The U.S. senator’s visit to the Valley will be one of several in Texas by big-name Dems this week, including a visit by brothers Julian and Joaquin Castro and Democratic National Committee Chair Tom Perez.

Details about the time and place of Harris’ visit have not yet been confirmed.

In the Valley, Harris, of California, is coming to a predominantly blue region where Texas Democratic Party Chair Gilberto Hinojosa said 70% or 80% of the vote is expected for Democratic presidential candidate and former Vice President Joe Biden in the upcoming election.

The strategy behind selecting McAllen for a last-minute visit has more to do with what’s considered a dormant voting population in the Valley.

“While we may be a Democratic community primarily in this state — probably one of the most Democratic communities in this state — we’re a low-voting community,” Hinojosa said Wednesday. “I think one of the reasons why Sen. Harris is coming to South Texas is to increase the enthusiasm in the final days of the election.”

Recent polls show President Donald Trump and Biden nearly even in Texas. The last time a Democratic presidential candidate won Texas was in 1976, and that was Jimmy Carter.

This year, Texans are leading in overall voter turnout in the country, according to the U.S. Elections project.

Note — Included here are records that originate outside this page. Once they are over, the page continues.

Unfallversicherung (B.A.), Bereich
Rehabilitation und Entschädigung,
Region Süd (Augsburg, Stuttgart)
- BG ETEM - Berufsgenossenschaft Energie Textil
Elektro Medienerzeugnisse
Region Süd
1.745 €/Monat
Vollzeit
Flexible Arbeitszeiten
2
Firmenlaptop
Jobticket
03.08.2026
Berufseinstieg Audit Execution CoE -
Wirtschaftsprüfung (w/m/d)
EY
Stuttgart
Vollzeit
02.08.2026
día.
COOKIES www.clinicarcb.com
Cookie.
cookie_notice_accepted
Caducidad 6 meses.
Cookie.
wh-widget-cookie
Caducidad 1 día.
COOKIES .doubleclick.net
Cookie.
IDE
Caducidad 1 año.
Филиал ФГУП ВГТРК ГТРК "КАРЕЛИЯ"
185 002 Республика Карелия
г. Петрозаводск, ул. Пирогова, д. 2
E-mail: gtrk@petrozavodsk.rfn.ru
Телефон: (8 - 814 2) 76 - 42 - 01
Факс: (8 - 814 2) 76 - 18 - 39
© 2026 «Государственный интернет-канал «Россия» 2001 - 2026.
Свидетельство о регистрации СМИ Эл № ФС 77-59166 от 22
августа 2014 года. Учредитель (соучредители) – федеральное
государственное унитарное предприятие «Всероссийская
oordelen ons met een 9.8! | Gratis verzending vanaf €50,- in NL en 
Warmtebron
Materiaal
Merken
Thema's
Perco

Democrats are seeing this attentiveness to the election by voters in the Lone Star state as a positive for the party.

“If there is an increase in turnout in the Rio Grande Valley, that means that the chances increase significantly for Biden to win the state of Texas and the Biden-Harris campaign to get the electoral votes that we have,” Hinojosa said.

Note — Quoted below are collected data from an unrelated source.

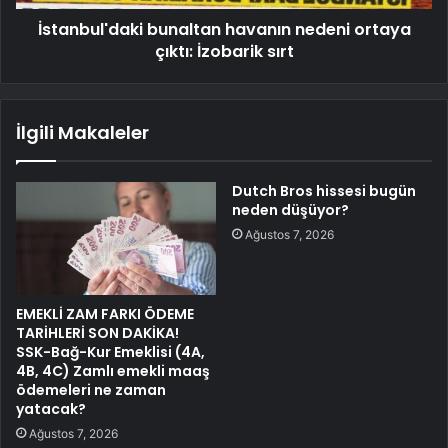
İstanbul'daki bunaltan havanın nedeni ortaya
çıktı: İzobarik sırt
İlgili Makaleler
Dutch Bros hissesi bugün
neden düşüyor?
Ağustos 7, 2026
EMEKLİ ZAM FARKI ÖDEME
TARİHLERİ SON DAKİKA!
SSK-Bağ-Kur Emeklisi (4A,
4B, 4C) Zamlı emekli maaş
ödemeleri ne zaman
yatacak?
Ağustos 7, 2026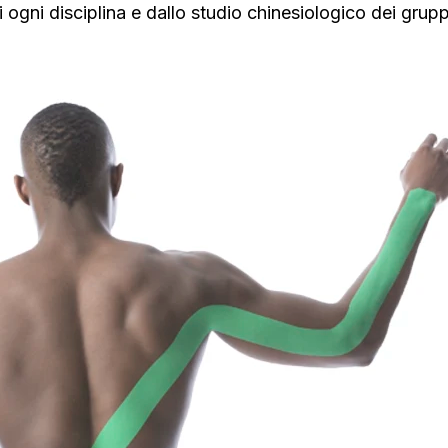
i ogni disciplina e dallo studio chinesiologico dei grupp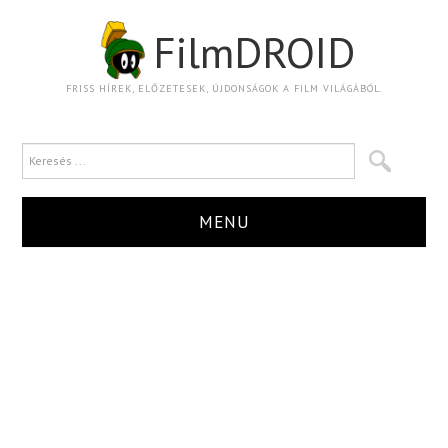
FilmDROID
FRISS HÍREK, ELŐZETESEK, ÚJDONSÁGOK A FILM VILÁGÁBÓL.
MENU
HÍR
TRAILER
KRITIKA
BOXOFFICE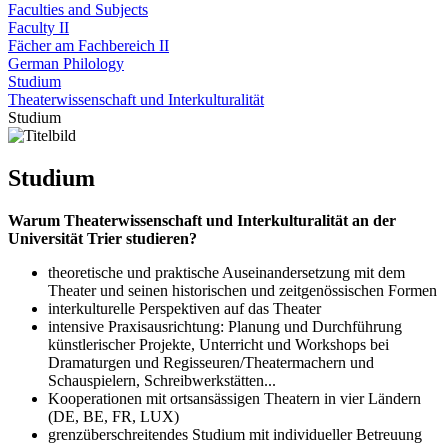
Faculties and Subjects
Faculty II
Fächer am Fachbereich II
German Philology
Studium
Theaterwissenschaft und Interkulturalität
Studium
Studium
Warum Theaterwissenschaft und Interkulturalität an der
Universität Trier studieren?
theoretische und praktische Auseinandersetzung mit dem
Theater und seinen historischen und zeitgenössischen Formen
interkulturelle Perspektiven auf das Theater
intensive Praxisausrichtung: Planung und Durchführung
künstlerischer Projekte, Unterricht und Workshops bei
Dramaturgen und Regisseuren/Theatermachern und
Schauspielern, Schreibwerkstätten...
Kooperationen mit ortsansässigen Theatern in vier Ländern
(DE, BE, FR, LUX)
grenzüberschreitendes Studium mit individueller Betreuung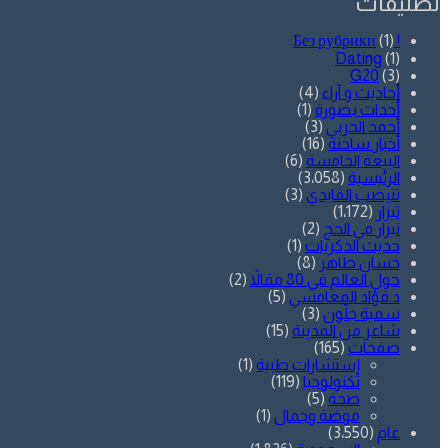
تصنيفات
(1)
! Без рубрики
Dating
(1)
G20
(3)
أحاديث و آراء
(4)
أحداث بصورة
(1)
أحمد الحربي
(3)
أخبار ساخنة
(16)
البيعة الخامسة
(6)
الرئيسية
(3٬058)
تنيضب الفايدي
(3)
تيزار
(1٬172)
تيزار في الحج
(2)
حديث الذكريات
(1)
حسان طاهر
(8)
حول العالم في 80 مقالاً
(2)
د.فؤاد المغامسي
(5)
سمية جلّون
(3)
شاعر من المدينة
(15)
صفحات
(165)
إستشارات طبية
(1)
تكنولوجيا
(119)
صحة
(5)
موضة وجمال
(1)
عام
(3٬550)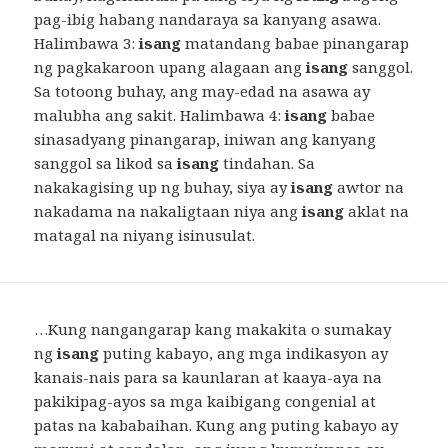
pag-ibig habang nandaraya sa kanyang asawa.
Halimbawa 3:
isang
matandang babae pinangarap
ng pagkakaroon upang alagaan ang
isang
sanggol.
Sa totoong buhay, ang may-edad na asawa ay
malubha ang sakit. Halimbawa 4:
isang
babae
sinasadyang pinangarap, iniwan ang kanyang
sanggol sa likod sa
isang
tindahan. Sa
nakakagising up ng buhay, siya ay
isang
awtor na
nakadama na nakaligtaan niya ang
isang
aklat na
matagal na niyang isinusulat.
…Kung nangangarap kang makakita o sumakay
ng
isang
puting kabayo, ang mga indikasyon ay
kanais-nais para sa kaunlaran at kaaya-aya na
pakikipag-ayos sa mga kaibigang congenial at
patas na kababaihan. Kung ang puting kabayo ay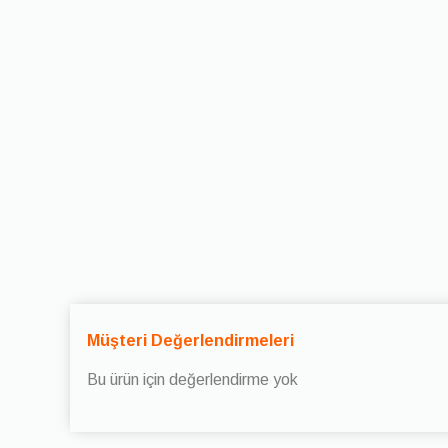
Müşteri Değerlendirmeleri
Bu ürün için değerlendirme yok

While the visit to the Valley may have the effect of reenergizing lagging local support, it could work to reawaken memories in the minds of Americans who have heard this region mentioned in other prominent national conversations.

Hinojosa said the pandemic and its effects on access to health care and the impact to the economy will be a priority to mention for Sen. Harris.

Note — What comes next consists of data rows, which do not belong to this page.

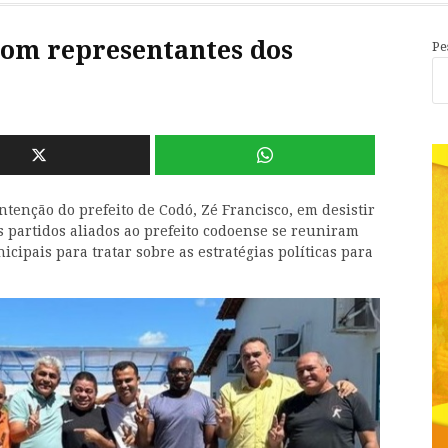
com representantes dos
Pe
ntenção do prefeito de Codó, Zé Francisco, em desistir
os partidos aliados ao prefeito codoense se reuniram
cipais para tratar sobre as estratégias políticas para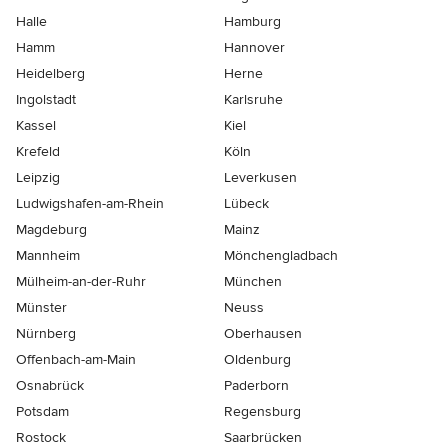
Halle
Hamburg
Hamm
Hannover
Heidelberg
Herne
Ingolstadt
Karlsruhe
Kassel
Kiel
Krefeld
Köln
Leipzig
Leverkusen
Ludwigshafen-am-Rhein
Lübeck
Magdeburg
Mainz
Mannheim
Mönchen­gladbach
Mülheim-an-der-Ruhr
München
Münster
Neuss
Nürnberg
Oberhausen
Offenbach-am-Main
Oldenburg
Osnabrück
Paderborn
Potsdam
Regensburg
Rostock
Saarbrücken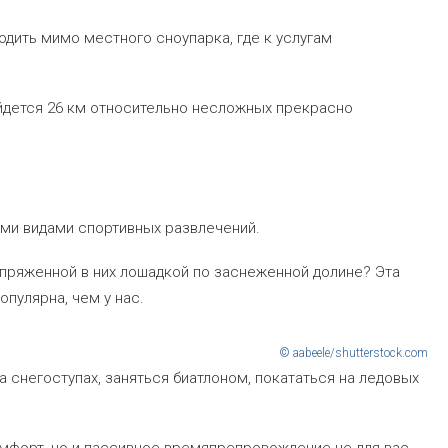
дить мимо местного сноупарка, где к услугам
йдется 26 км относительно несложных прекрасно
ми видами спортивных развлечений.
апряженной в них лошадкой по заснеженной долине? Эта
опулярна, чем у нас.
© aabeele/shutterstock.com
а снегоступах, заняться биатлоном, покататься на ледовых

The spike in COVID cases drew media attention from major news networks who visited Starr County after the then-health authority, Dr. Jose Vazquez, spoke about rationing life-saving equipment.

In Hidalgo County, a binder’s worth of documentation was compiled by DHR Health when a nurse’s complaints of overtaxed COVID-19 wards went viral.

Harris’ visit will come one day after acting Homeland Security Secretary Chad Wolf’s scheduled “celebration” in Hidalgo of the completion of 400 miles of new border wall, a campaign promise Trump made in 2016.

Hinojosa said he believes her stop will include talks of “a comprehensive immigration reform to protect the DACA students, to provide citizenship for the 12 to 19 million undocumented immigrants living in this country today, (and) how she will make sure that our refugee system is human and people don’t have to wait in this squalor of makeshift camps in Mexico.”

As of Tuesday, overall turnout in Texas is 48% of registered voters. That’s in comparison to the 58% of registered voters who cast a ballot in the 2016 election. In a week, Democrats will find out if this strategy was successful in motivating voters to the polls.